*Input for this task*.
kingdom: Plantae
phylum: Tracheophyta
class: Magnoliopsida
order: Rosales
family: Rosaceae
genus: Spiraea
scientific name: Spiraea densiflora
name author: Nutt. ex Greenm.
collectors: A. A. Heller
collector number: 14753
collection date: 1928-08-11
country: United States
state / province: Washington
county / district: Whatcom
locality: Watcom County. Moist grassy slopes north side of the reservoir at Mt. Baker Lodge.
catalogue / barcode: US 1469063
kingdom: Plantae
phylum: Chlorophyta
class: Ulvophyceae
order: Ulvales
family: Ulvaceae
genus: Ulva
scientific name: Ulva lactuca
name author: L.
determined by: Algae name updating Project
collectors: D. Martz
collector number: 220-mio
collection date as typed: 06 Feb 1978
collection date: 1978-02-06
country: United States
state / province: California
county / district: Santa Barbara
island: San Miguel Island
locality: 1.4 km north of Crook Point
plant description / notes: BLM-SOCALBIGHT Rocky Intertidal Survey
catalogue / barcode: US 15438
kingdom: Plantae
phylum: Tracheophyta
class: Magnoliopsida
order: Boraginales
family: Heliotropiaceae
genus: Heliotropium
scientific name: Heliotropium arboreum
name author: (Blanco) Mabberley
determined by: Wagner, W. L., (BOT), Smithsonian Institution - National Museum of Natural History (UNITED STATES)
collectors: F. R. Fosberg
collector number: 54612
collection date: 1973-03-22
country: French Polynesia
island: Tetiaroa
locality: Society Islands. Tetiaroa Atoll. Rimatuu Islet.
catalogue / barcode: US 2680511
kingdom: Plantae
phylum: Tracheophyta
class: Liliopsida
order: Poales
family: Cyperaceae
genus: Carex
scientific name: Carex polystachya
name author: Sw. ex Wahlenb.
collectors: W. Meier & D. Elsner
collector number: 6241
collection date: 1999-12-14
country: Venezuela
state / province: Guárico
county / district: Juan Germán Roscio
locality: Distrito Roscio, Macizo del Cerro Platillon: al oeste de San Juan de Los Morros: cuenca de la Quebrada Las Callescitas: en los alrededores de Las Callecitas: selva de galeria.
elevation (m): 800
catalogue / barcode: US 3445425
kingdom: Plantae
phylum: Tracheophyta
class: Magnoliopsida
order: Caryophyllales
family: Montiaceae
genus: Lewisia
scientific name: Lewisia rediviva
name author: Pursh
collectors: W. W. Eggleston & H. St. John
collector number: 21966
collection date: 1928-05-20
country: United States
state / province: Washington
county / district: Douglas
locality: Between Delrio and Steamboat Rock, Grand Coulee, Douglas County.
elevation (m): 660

*Set exercise*. Reproduce all the entries above with every occurrence of "county / district" replaced by "county or district" and nothing else altered.

*Answer for this exercise*.
kingdom: Plantae
phylum: Tracheophyta
class: Magnoliopsida
order: Rosales
family: Rosaceae
genus: Spiraea
scientific name: Spiraea densiflora
name author: Nutt. ex Greenm.
collectors: A. A. Heller
collector number: 14753
collection date: 1928-08-11
country: United States
state / province: Washington
county or district: Whatcom
locality: Watcom County. Moist grassy slopes north side of the reservoir at Mt. Baker Lodge.
catalogue / barcode: US 1469063
kingdom: Plantae
phylum: Chlorophyta
class: Ulvophyceae
order: Ulvales
family: Ulvaceae
genus: Ulva
scientific name: Ulva lactuca
name author: L.
determined by: Algae name updating Project
collectors: D. Martz
collector number: 220-mio
collection date as typed: 06 Feb 1978
collection date: 1978-02-06
country: United States
state / province: California
county or district: Santa Barbara
island: San Miguel Island
locality: 1.4 km north of Crook Point
plant description / notes: BLM-SOCALBIGHT Rocky Intertidal Survey
catalogue / barcode: US 15438
kingdom: Plantae
phylum: Tracheophyta
class: Magnoliopsida
order: Boraginales
family: Heliotropiaceae
genus: Heliotropium
scientific name: Heliotropium arboreum
name author: (Blanco) Mabberley
determined by: Wagner, W. L., (BOT), Smithsonian Institution - National Museum of Natural History (UNITED STATES)
collectors: F. R. Fosberg
collector number: 54612
collection date: 1973-03-22
country: French Polynesia
island: Tetiaroa
locality: Society Islands. Tetiaroa Atoll. Rimatuu Islet.
catalogue / barcode: US 2680511
kingdom: Plantae
phylum: Tracheophyta
class: Liliopsida
order: Poales
family: Cyperaceae
genus: Carex
scientific name: Carex polystachya
name author: Sw. ex Wahlenb.
collectors: W. Meier & D. Elsner
collector number: 6241
collection date: 1999-12-14
country: Venezuela
state / province: Guárico
county or district: Juan Germán Roscio
locality: Distrito Roscio, Macizo del Cerro Platillon: al oeste de San Juan de Los Morros: cuenca de la Quebrada Las Callescitas: en los alrededores de Las Callecitas: selva de galeria.
elevation (m): 800
catalogue / barcode: US 3445425
kingdom: Plantae
phylum: Tracheophyta
class: Magnoliopsida
order: Caryophyllales
family: Montiaceae
genus: Lewisia
scientific name: Lewisia rediviva
name author: Pursh
collectors: W. W. Eggleston & H. St. John
collector number: 21966
collection date: 1928-05-20
country: United States
state / province: Washington
county or district: Douglas
locality: Between Delrio and Steamboat Rock, Grand Coulee, Douglas County.
elevation (m): 660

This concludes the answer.